Аббат Биротто приложил палец к губам. Умирающая, ослабев, опустила голову; она сделала рукою знак, прося впустить священника, детей и слуг; затем повелительным жестом указала мне на подавленного горем графа и вошедших детей. Взглянув на старика, безумие которого было известно только нам с Анриеттой и ставшего теперь опекуном столь хрупких созданий, она обратила ко мне свой взор с молчаливой мольбой, которая зажгла в моем сердце священный огонь. Прежде чем принять святое причастие, она попросила прощения у своих домочадцев за то, что порой бывала с ними слишком строга, завещала им молиться за нее и поручила каждого в отдельности попечениям графа; она благородно призналась, что в последний месяц с ее уст срывались жалобы, недостойные христианки, которые могли смутить ее слуг; она иногда отталкивала детей и выказывала нехорошие чувства; но она объяснила свою непокорность воле божией невыносимыми страданиями, выпавшими ей на долю. Затем она при всех с трогательной сердечностью поблагодарила аббата Биротто, который открыл ей всю тщету земной жизни. Когда она умолкла, начались молитвы; затем священник из Саше причастил ее. Несколько минут спустя дыхание ее затруднилось, глаза заволоклись туманом, но вскоре вновь прояснились; она бросила на меня последний взгляд и умерла, окруженная близкими, слыша, быть может, скорбный хор наших рыданий. Тут неожиданно мы услышали пение двух соловьев, что, впрочем, не удивительно в деревне; их голоса словно отвечали друг другу, и много раз повторенная, ясная и звонкая трель звучала, как нежный призыв. В ту минуту, когда последний вздох слетел с ее уст и затихло последнее страдание этой жизни, которая была одним долгим страданием, сильный удар потряс меня с головы до ног. Мы с графом провели всю ночь возле ее смертного ложа вместе с двумя аббатами и сельским священником, бодрствуя при свете свечей; теперь она лежала, спокойная, на той постели, где так много страдала.

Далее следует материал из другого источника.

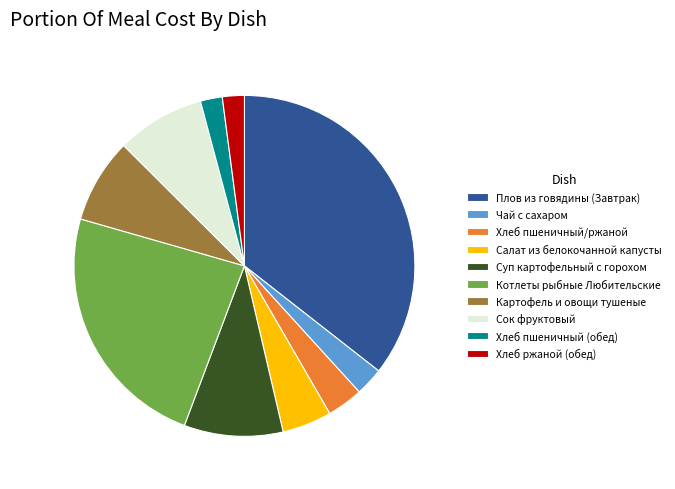

True or false: Суп картофельный с горохом accounts for 1% of the total.

False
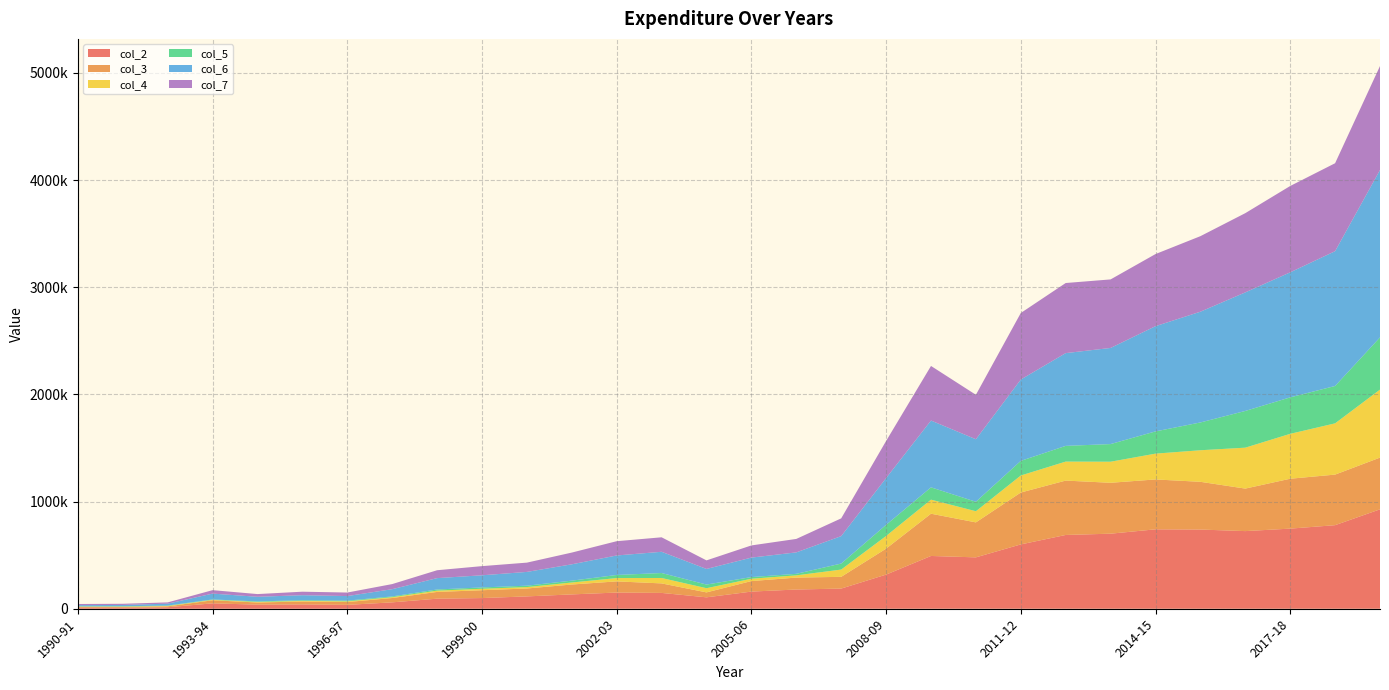

Reading left to right, extract all data points from this chart.

col_2: 8989	8919	13885	50388	38108	40509	36152	59637	93953	99630	115183	133801	151126	147636	106501	160018	179373	188205	318550	492497	479482	600382	688471	700456	741201	739033	724526	747685	779896	927670
col_3: 8001	7501	8461	28526	20074	26790	26356	40494	62903	73077	73787	92302	104118	88816	46050	98237	111275	109504	242317	394358	326399	484319	507473	474976	465449	445466	396690	465569	471948	482746
col_4: 2569	3364	3805	4145	5123	6274	6536	7749	12114	13706	13300	18707	30853	50521	39101	21729	20825	67779	118138	131122	104039	158632	177279	196663	240842	294560	381979	419100	478323	634521
col_5: 2569	3364	3471	3638	5123	5931	6536	7193	10700	12405	12880	17261	29064	46376	33978	15455	14274	56224	103766	114883	88398	136643	146651	164585	207458	259369	342651	340281	348643	487454
col_6: 11558	12283	17690	54533	43231	46783	42688	67386	106067	113336	128483	152508	181979	198157	145602	181747	200198	255984	436688	623619	583521	759014	865750	897119	982043	1033593	1106505	1166785	1258219	1562191
col_7: 10570	10865	11932	32164	25197	32721	32892	47687	73603	85482	86667	109563	133182	135192	80028	113692	125549	165728	346083	509241	414797	620962	654124	639561	672907	704835	739341	805850	820591	970200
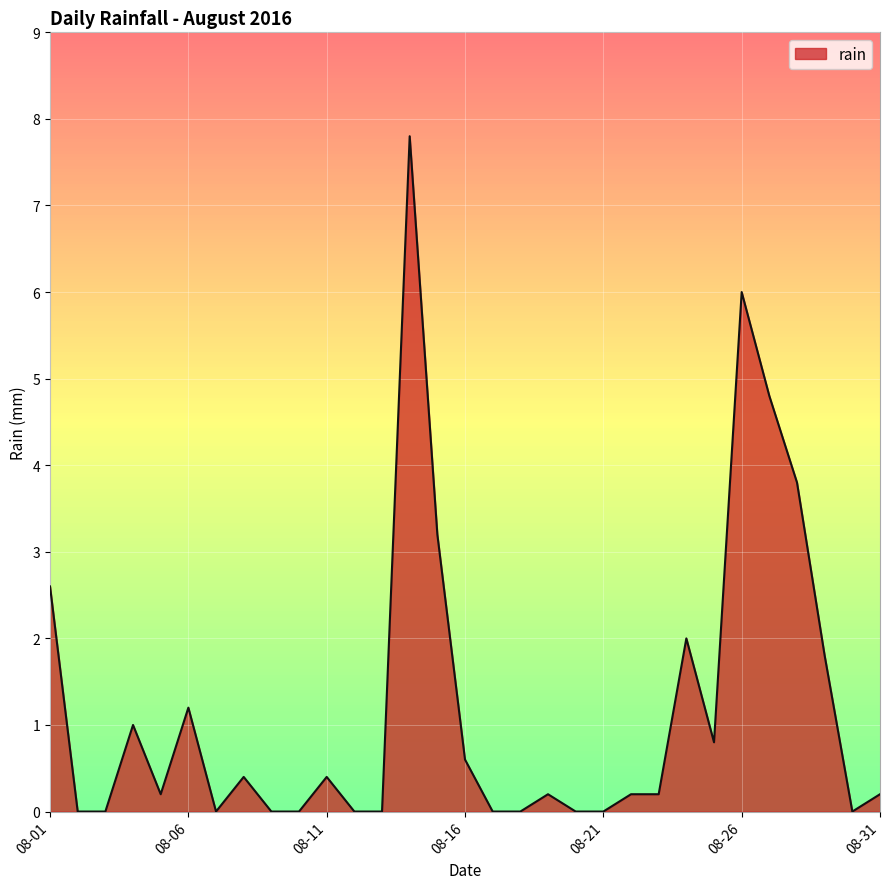

Count the number of categories in the chart.

31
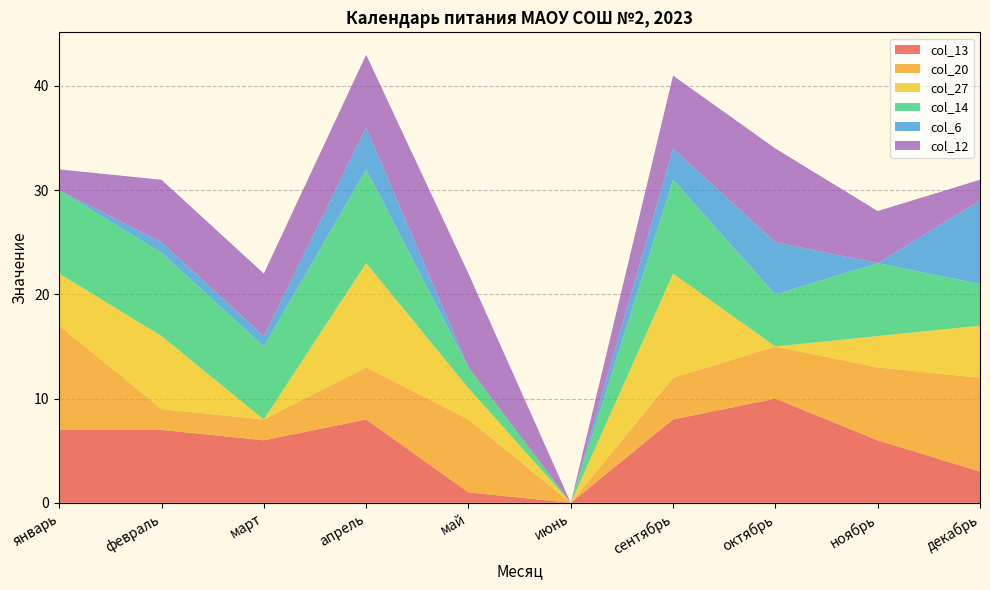

Reading left to right, transcribe all the data shown in this chart.

col_13: январь=7	февраль=7	март=6	апрель=8	май=1	июнь=0	сентябрь=8	октябрь=10	ноябрь=6	декабрь=3
col_20: январь=10	февраль=2	март=2	апрель=5	май=7	июнь=0	сентябрь=4	октябрь=5	ноябрь=7	декабрь=9
col_27: январь=5	февраль=7	март=0	апрель=10	май=3	июнь=0	сентябрь=10	октябрь=0	ноябрь=3	декабрь=5
col_14: январь=8	февраль=8	март=7	апрель=9	май=2	июнь=0	сентябрь=9	октябрь=5	ноябрь=7	декабрь=4
col_6: январь=0	февраль=1	март=1	апрель=4	май=0	июнь=0	сентябрь=3	октябрь=5	ноябрь=0	декабрь=8
col_12: январь=2	февраль=6	март=6	апрель=7	май=9	июнь=0	сентябрь=7	октябрь=9	ноябрь=5	декабрь=2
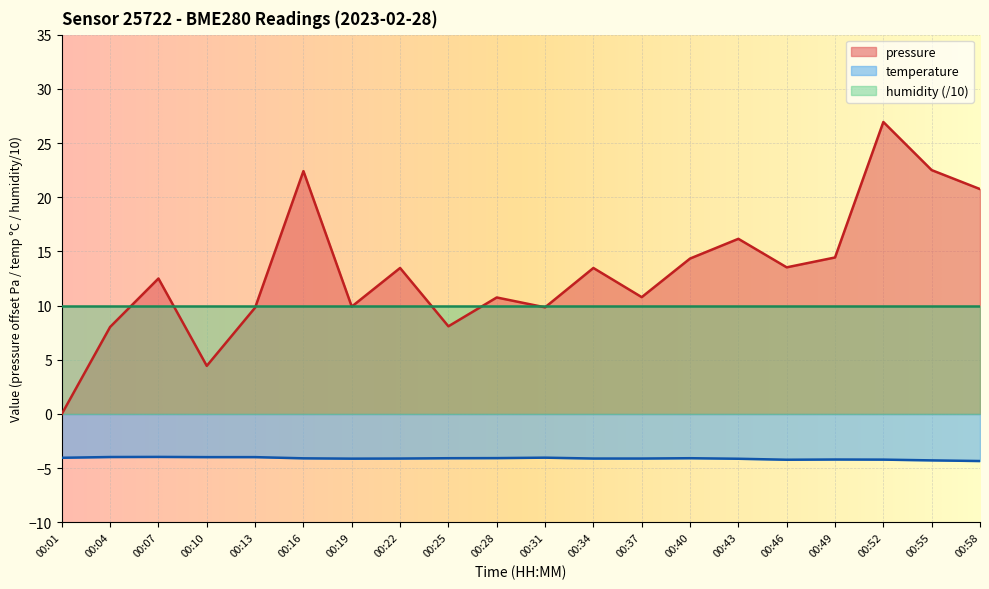

Rank the series by their average value, from highest to lowest.

pressure, humidity (/10), temperature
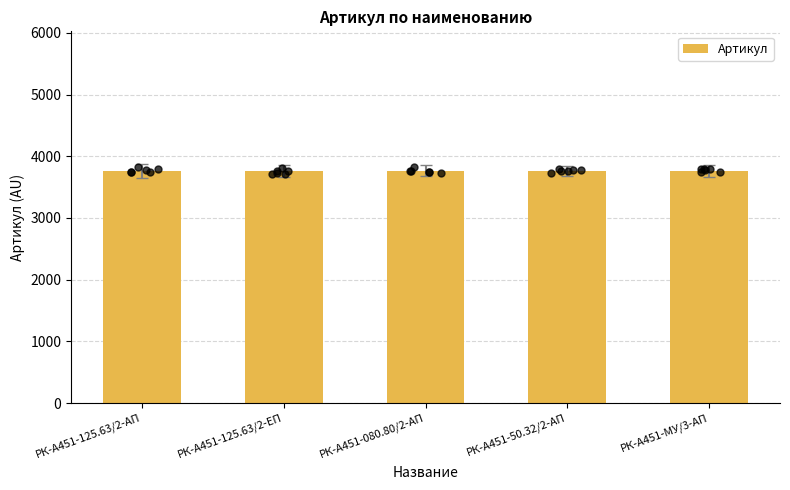

Between РК-А451-080.80/2-АП and РК-А451-50.32/2-АП, which is larger?

РК-А451-50.32/2-АП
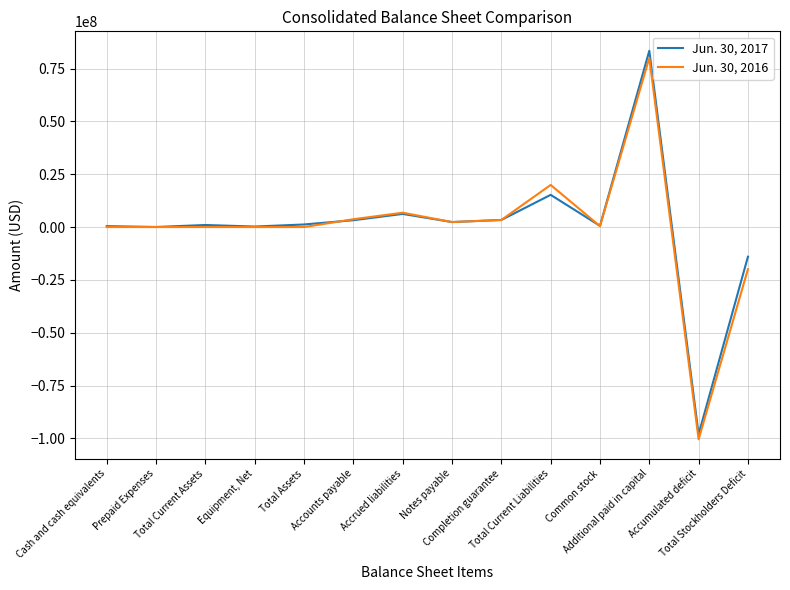

List the series in order of their peak value, highest first.

Jun. 30, 2017, Jun. 30, 2016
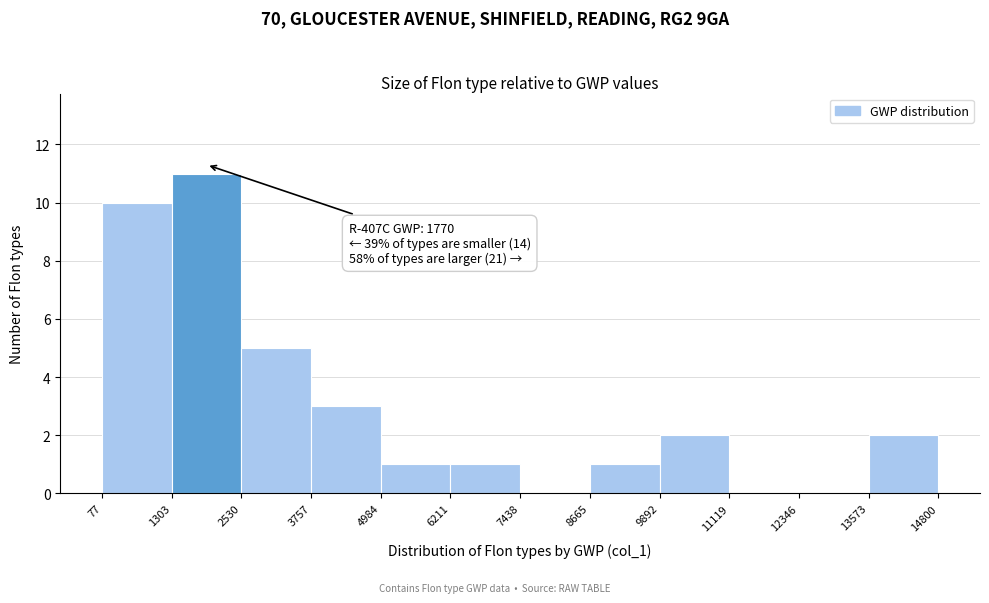

Over which range of the x-axis is the bar tallest?

1303 to 2530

Это была моя первая встреча со смертью. Всю ночь я не отрывал глаз от Анриетты, зачарованный выражением чистоты и умиротворенности, какое дает нам избавление от всех житейских бурь, любуясь белизной этого лица, на котором я еще читал игру всех ее чувств, но которое уже не отвечало на мою любовь. Какое величие в этом холодном молчании! Сколько значения было в нем! Как прекрасен этот глубокий покой! Сколько силы в этой неподвижности! Она еще говорит о прошлом и приоткрывает завесу будущего. Да, я любил ее мертвую так же сильно, как и живую! Под утро, в ранний час, столь тягостный для тех, кто бодрствует, граф пошел отдохнуть, а три священника заснули от усталости. И тогда я без свидетелей поцеловал ее в лоб со всей любовью, какую она никогда не позволяла мне высказать ей.